L'autobiographie de Nicolae Ceausescu, d'Andrei Ujica, 2010, 3h
La dictature roumaine mise à nue par elle-même. Une plongée en apnée dans vingt-cinq années de règne indivisible, composée uniquement de séquences filmées par et pour le pouvoir. Archives-propagandes.
Le parti pris d'Ujica est radical: ne montrer que la version officielle, en un montage accablant, sans commentaire critique, ne donnant à voir que la scénographie mensongère et à entendre que le discours lénininifiant et marxichiant qu'ânonne un Ceausescu enculté dans sa personnalité.
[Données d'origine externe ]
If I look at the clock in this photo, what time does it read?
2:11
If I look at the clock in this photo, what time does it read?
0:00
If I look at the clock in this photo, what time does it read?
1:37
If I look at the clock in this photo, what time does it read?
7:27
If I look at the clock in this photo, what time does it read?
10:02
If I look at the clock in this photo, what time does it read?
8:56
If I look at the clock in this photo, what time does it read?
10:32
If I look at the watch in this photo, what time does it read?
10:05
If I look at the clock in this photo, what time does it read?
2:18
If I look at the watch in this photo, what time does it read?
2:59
Ça dure trois heures et c'est donc très long, mais ça permet de se faire une idée de ce que ça peut donner à une échelle historique sur vingt-cinq ans. Un champ sans contre-champ, donc, ou plutôt un champ sans hors-champ, puisque le peuple est bien présent, mais uniquement dans son rôle de figurant marionnette. Une vision amputée, un regard fixe de cyclope.
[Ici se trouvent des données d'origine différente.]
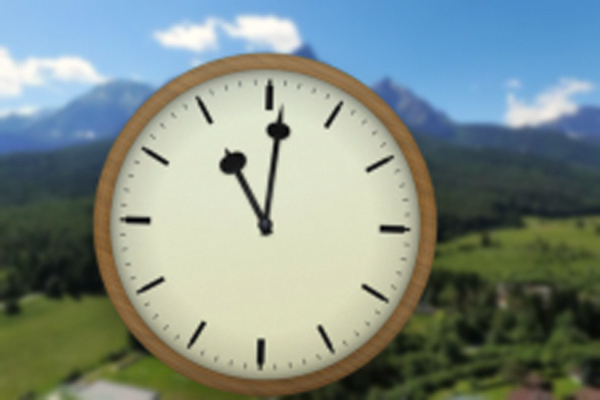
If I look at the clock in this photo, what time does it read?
11:01
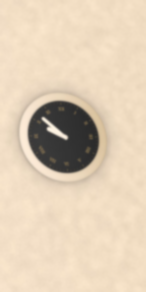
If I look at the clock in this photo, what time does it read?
9:52
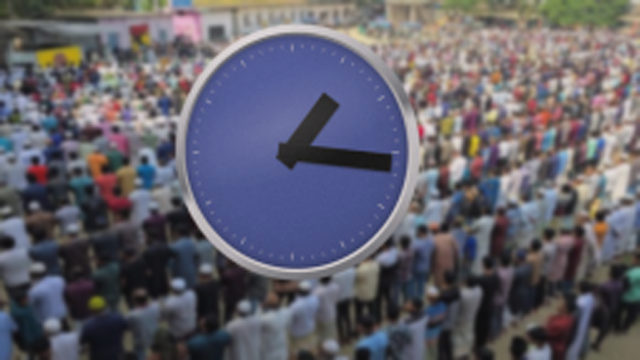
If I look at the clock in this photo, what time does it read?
1:16
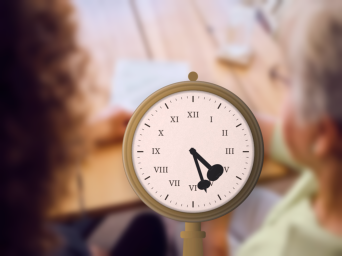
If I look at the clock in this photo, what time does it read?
4:27
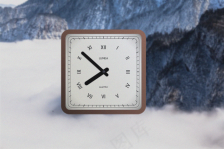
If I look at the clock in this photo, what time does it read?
7:52
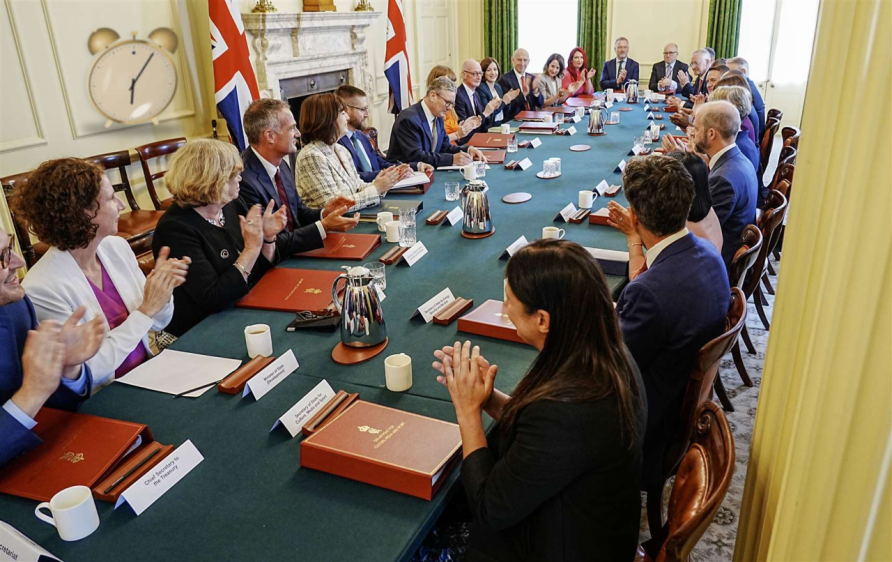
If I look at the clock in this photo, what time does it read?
6:05
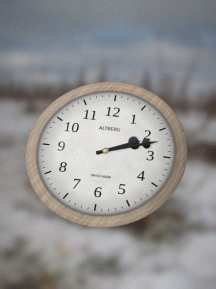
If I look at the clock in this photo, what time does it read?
2:12
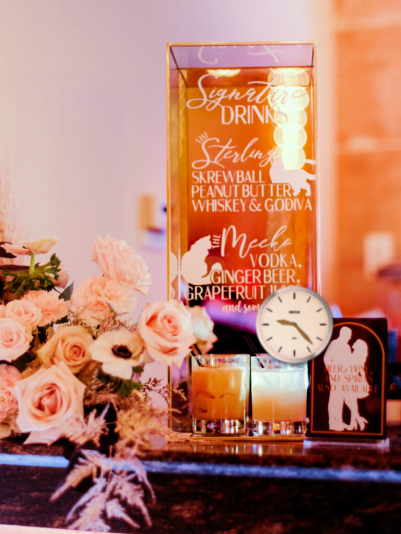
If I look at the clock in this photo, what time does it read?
9:23
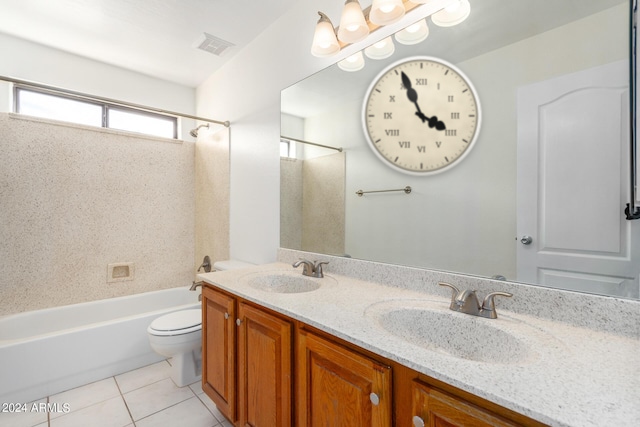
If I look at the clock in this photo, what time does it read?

Ici, en Roumanie, tout n'est que luxe du faux-semblant, calme de la propagande et volupté de la manipulation. Discours officiels, visites à l'étranger, accueil des dirigeants étrangers, déplacements, interventions au parlement… rien ne nous est épargné. Tel un apparatchik usé par les rites momifiés de la doxa communiste, le spectateur oscille entre sidération et catatonie. Trois heures d'Histoire vidées de l'Autre. Le sur-moi du monstre froid dans toute sa cécité. Le rouge sans le noir. Et tout le temps, à chaque plan, un manque, une attente, une angoisse: ce qu'on ne voit pas, ce qu'on ne dit pas. Au début et à la fin du documentaire, en unique contre-point, les époux Ceausescu sont interrogés par ceux qui les ont détrônés. Les deux camps se renvoient un même mot pour définir que ce chacun ressent vis-à-vis de l'autre, un même mot pour dire et la vérité et le mensonge: mascarade.